*** Opening Extract to read ***

EPA internal emails suggest science took back seat to political pressure in pesticide approval

By Johnathan Hettinger

The US Environmental Protection Agency (EPA) is considering a new approval for a pesticide that would be used on Florida oranges and grapefruits despite the fact that agency scientists have repeatedly found the chemical does not meet safety standards designed to protect children’s health, internal agency records show.

EPA emails suggest that persistent pressure from chemical industry lobbyists, politicians and political appointees led the agency’s Office of Pesticide Programs (OPP) to change its position on aldicarb from one that favored public health to one that critics say instead favored the interests of a North Carolina-based company called AgLogic that is seeking to expand sales of the insecticide. The EPA communications were obtained by the nonprofit Center for Biological Diversity through a Freedom of Information Act lawsuit and reviewed by The New Lede.

In one 2020 email, for example, an EPA regulatory specialist wrote to AgLogic that while the EPA was not yet able to make a safety finding, the agency has “spent time brainstorming possible solutions”. The emails also show that scientists within the agency felt they had to “defend” their concerns about aldicarb as top agency administrators and lawmakers made expanded approval of the chemical a priority.

“What this shows is just how difficult it is for the agency to say no,” said Nathan Donley, Environmental Health Science Director at the Center for Biological Diversity. “They were going to reject it so many times, and [AgLogic] just said, ‘no, no no.’”

The revelations underscore whistleblower complaints made by EPA scientists in 2021 alleging that they have been routinely pressured for years to minimize or remove scientific evidence of the dangers certain chemicals posed to public health.

*** Closing Extract to read ***
*** Opening The data ***

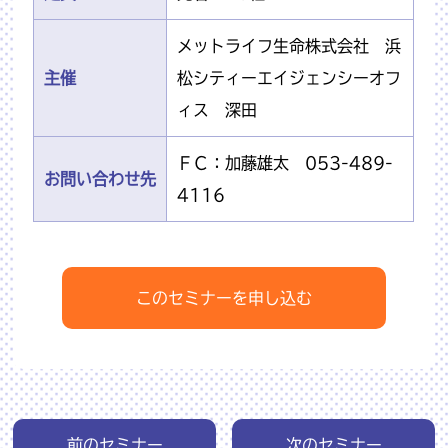
メットライフ生命株式会社 浜
主催
松シティーエイジェンシーオフ
ィス 深田
ＦＣ：加藤雄太 053-489-
お問い合わせ先
4116
このセミナーを申し込む
前のセミナー
次のセミナー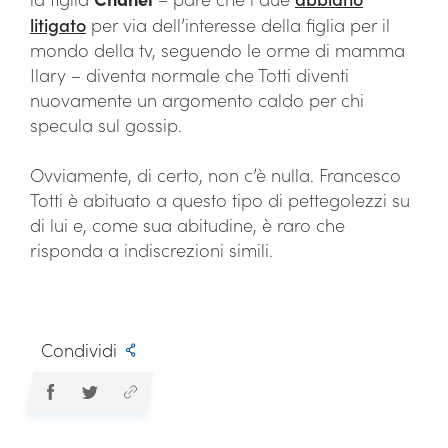
litigato
per via dell’interesse della figlia per il
mondo della tv, seguendo le orme di mamma
Ilary – diventa normale che Totti diventi
nuovamente un argomento caldo per chi
specula sul gossip.
Ovviamente, di certo, non c’è nulla. Francesco
Totti è abituato a questo tipo di pettegolezzi su
di lui e, come sua abitudine, è raro che
risponda a indiscrezioni simili.
Condividi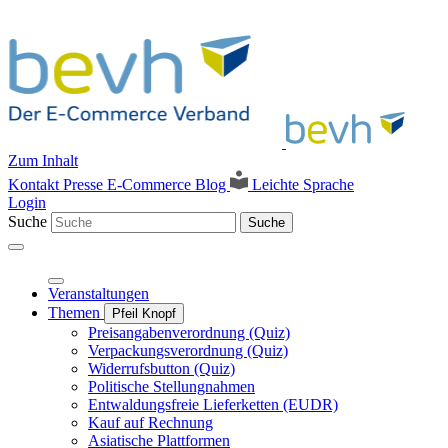
Zum Inhalt
Kontakt
Presse
E-Commerce Blog
Leichte Sprache
Login
Suche
Suche
Veranstaltungen
Themen
Pfeil Knopf
Preisangabenverordnung (Quiz)
Verpackungsverordnung (Quiz)
Widerrufsbutton (Quiz)
Politische Stellungnahmen
Entwaldungsfreie Lieferketten (EUDR)
Kauf auf Rechnung
Asiatische Plattformen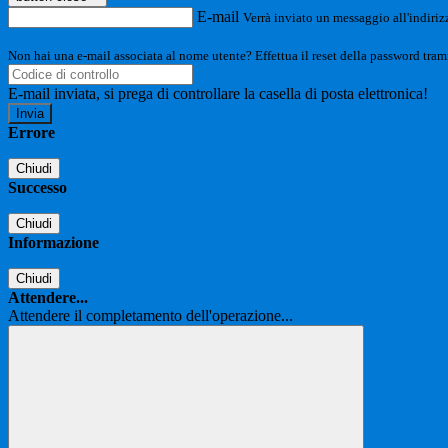
E-mail
Verrà inviato un messaggio all'indirizz
Non hai una e-mail associata al nome utente? Effettua il reset della password tram
E-mail inviata, si prega di controllare la casella di posta elettronica!
Errore
Chiudi
Successo
Chiudi
Informazione
Chiudi
Attendere...
Attendere il completamento dell'operazione...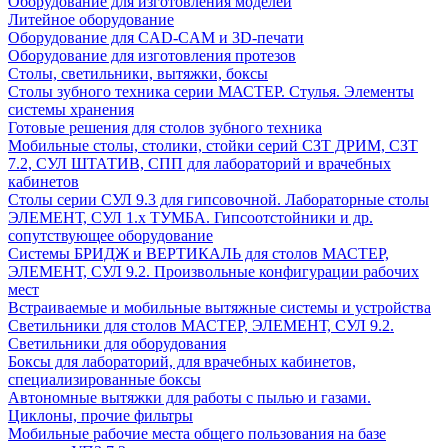
Оборудование для изготовления моделей
Литейное оборудование
Оборудование для CAD-CAM и 3D-печати
Оборудование для изготовления протезов
Cтолы, светильники, вытяжки, боксы
Столы зубного техника серии МАСТЕР. Стулья. Элементы
системы хранения
Готовые решения для столов зубного техника
Мобильные столы, столики, стойки серий СЗТ ДРИМ, СЗТ
7.2, СУЛ ШТАТИВ, СПП для лабораторий и врачебных
кабинетов
Столы серии СУЛ 9.3 для гипсовочной. Лабораторные столы
ЭЛЕМЕНТ, СУЛ 1.х ТУМБА. Гипсоотстойники и др.
сопутствующее оборудование
Системы БРИДЖ и ВЕРТИКАЛЬ для столов МАСТЕР,
ЭЛЕМЕНТ, СУЛ 9.2. Произвольные конфигурации рабочих
мест
Встраиваемые и мобильные вытяжные системы и устройства
Светильники для столов МАСТЕР, ЭЛЕМЕНТ, СУЛ 9.2.
Светильники для оборудования
Боксы для лабораторий, для врачебных кабинетов,
специализированные боксы
Автономные вытяжки для работы с пылью и газами.
Циклоны, прочие фильтры
Мобильные рабочие места общего пользования на базе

*** Closing The data ***

> _What the task requires_
Continue the article above on the EPA's handling of the aldicarb approval, beginning after its final sentence.

> _Expected answer_
A risk to babies’ brains
Aldicarb is considered “extremely hazardous” by the World Health Organization and has been banned in more than 100 countries. It also is banned by the Rotterdam Convention, a global agreement to regulate the world’s most hazardous chemicals.

In the US, the EPA found in 2010 that aldicarb posed unacceptable risks to the developing brains of infants and young children, leading German conglomerate Bayer AG to cancel its registration for sales of aldicarb. At that time, the highest risk for infants and children was found to be when aldicarb was used in citrus. Since then, the EPA has allowed AgLogic a limited approval to sell aldicarb for use on cotton, dry beans, peanuts, soybeans, sugar beets, and sweet potatoes. Those uses have been rare, according to US Geological Survey data.

In recent years AgLogic has been pushing for expanded approval to allow the insecticide to be used by farmers on Florida grapefruits and oranges. The EPA did grant the approval in 2021 in the waning days of the Trump Administration, but that approval was overturned by a federal court in response to litigation brought by opponents. Approval was additionally rejected by Florida regulators who found that the continued use of the pesticide posed “an unacceptable risk to human, animal and environmental health in Florida.”

After a renewed effort by AgLogic, EPA approval for aldicarb use on citrus is now under consideration again.